A contradição humana de Afonso Cruz

A contradição humana do Afonso Cruz (Editora Peirópolis, 2014) é um livro infantojuvenil genial. Ele pega treze situações inusitadas do dia a dia, que são facilmente explicadas pela ciência ou pela filosofia, mas que aos olhos das crianças se tornam verdadeiros mistérios e transforma em um texto engraçado e inteligente. O projeto gráfico e as ilustrações apostam em um vermelho vibrante, misturado com branco e preto. O texto interage com as ilustrações, que também são do Afonso Cruz e contribuem com a viagem alucinante que é este livro. A obra foi vencedora do Prêmio SPA/RTP para melhor livro de literatura infantojuvenil de 2011 e selecionado para a exposição White Ravens (2011).


Os personagens são impagáveis e divertidos. São construídos através de características comuns e ao mesmo tempo absurdas, mas que, aos olhos dos adultos já deixaram de ser fantásticas a algum tempo. A obra é um livro sobre as contradições da vida, sobre coisas que causam espanto ou incredulidade e que vamos naturalizando ao longo da vida.
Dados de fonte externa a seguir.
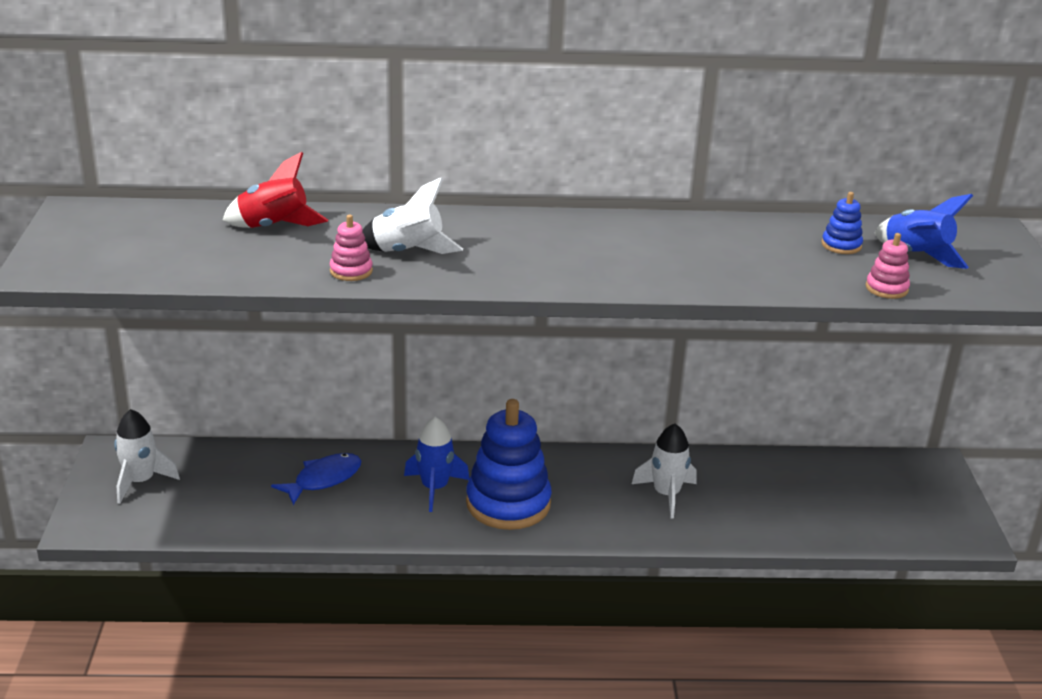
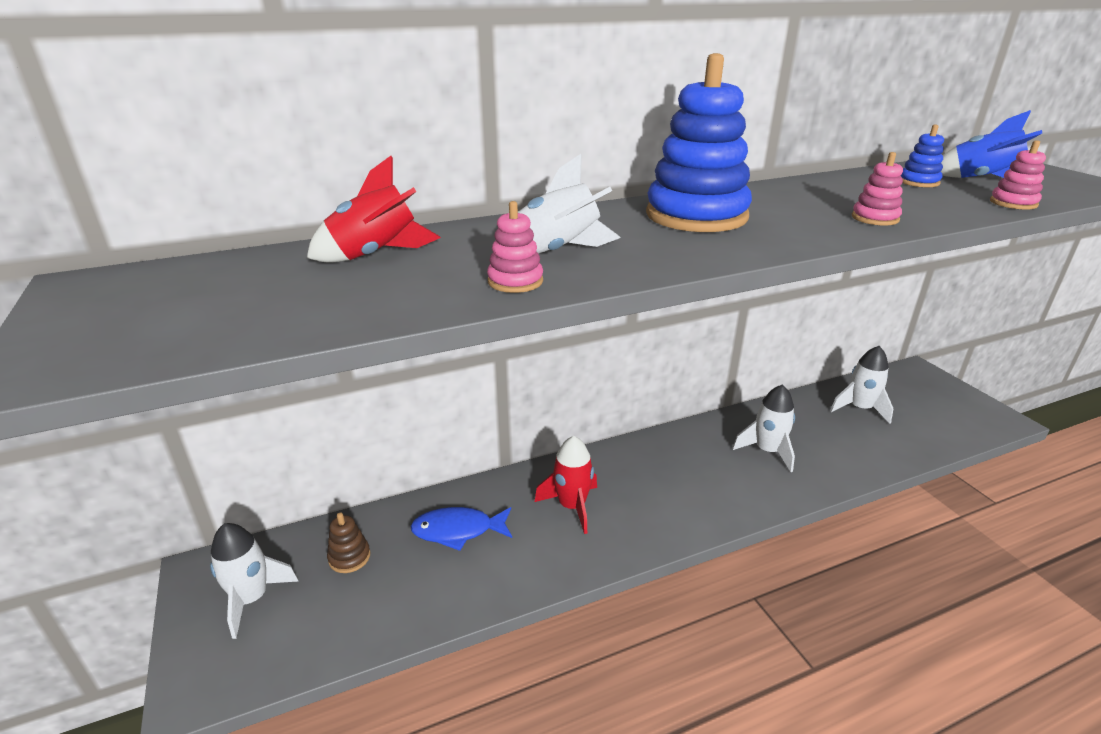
camera: 20 degrees left, 0 degrees up
blue fish [271,453,361,505] -> blue fish turned 120 degrees counterclockwise [410,507,512,551]
blue rocket [404,417,469,512] -> red rocket [535,436,597,534]
blue stacking toy [466,399,552,530] -> blue stacking toy moved to [646,53,752,232]
none -> brown stacking toy [327,512,370,573]
none -> white rocket [830,346,894,424]
none -> pink stacking toy [852,152,903,226]

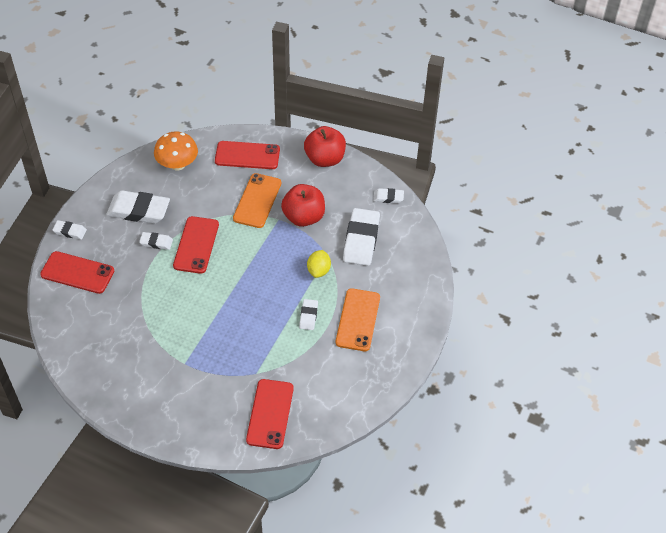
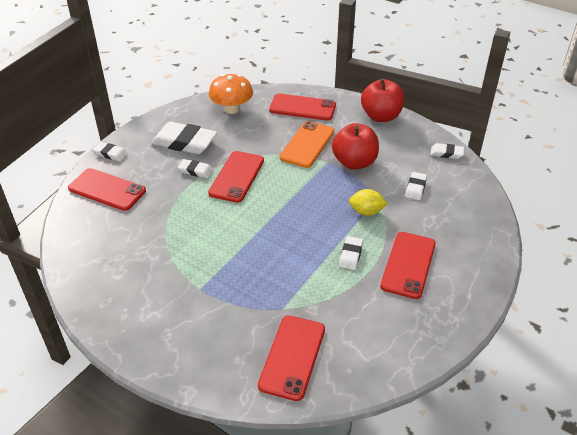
camera: 10 degrees right, 10 degrees down
yellow lemon [307,250,331,278] -> yellow lemon turned 75 degrees clockwise [349,189,388,216]
orange phone [336,288,380,351] -> red phone [380,232,436,299]
white eraser [343,208,380,266] -> white eraser [405,172,427,200], size x0.50

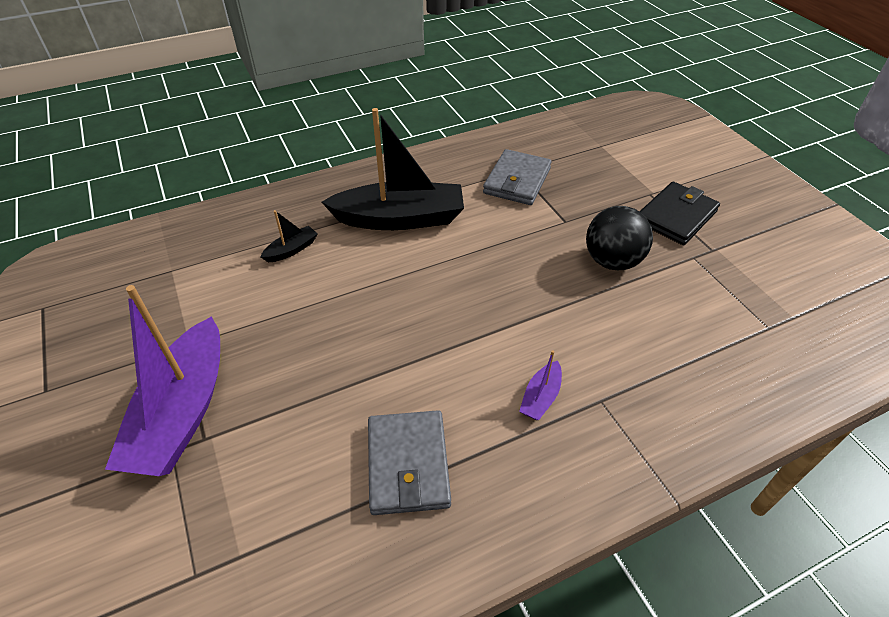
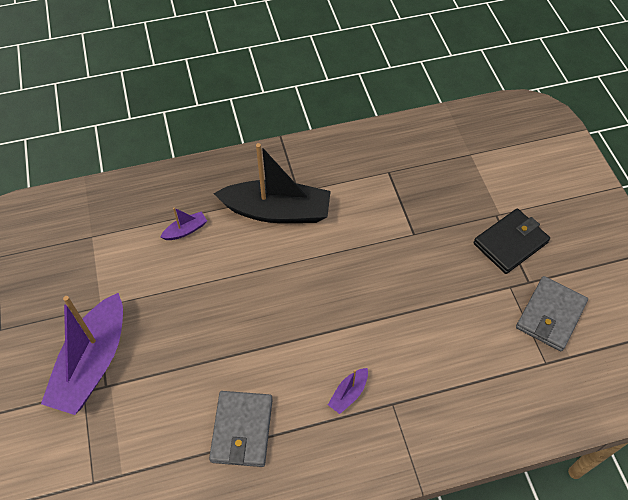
camera: 10 degrees right, 10 degrees up
black boat [260,210,317,262] -> purple boat [160,208,207,240]
grey wallet [483,149,552,205] -> grey wallet moved to [516,276,588,351]
black ball [586,206,653,270] -> none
Ao escrever como se fosse uma criança, o autor se reconecta com esse espanto diante das coisas “inexplicáveis” da vida, como aquela famosa fase dos “porquês” que a maioria das crianças passam.

Temos a tia que ama pássaros, mas os prende em gaiolas. O vizinho músico que só toca canções tristes e fica feliz com isso. A moça que “possui mais amigos no mundo” e ao mesmo tempo se sente sozinha. A mulher que passa a vida na academia, se gaba de ter as coxas firmes, mas é incapaz de subir uns lances de escadas.


Brincando com as palavras, com situações familiares do nosso cotidiano e muita ironia, Afonso Cruz traz para o universo infantil algumas reflexões filosóficas em relação a contradição humana. O interessante de seu texto é elas, vista por olhos adultos, se torna apenas contradições propriamente ditas, que ganham um caráter explicado pela máxima “as coisas são como são”. Analisadas pelos olhos das crianças, as contradições viram mistério, curiosidade e ingrediente para fabulação.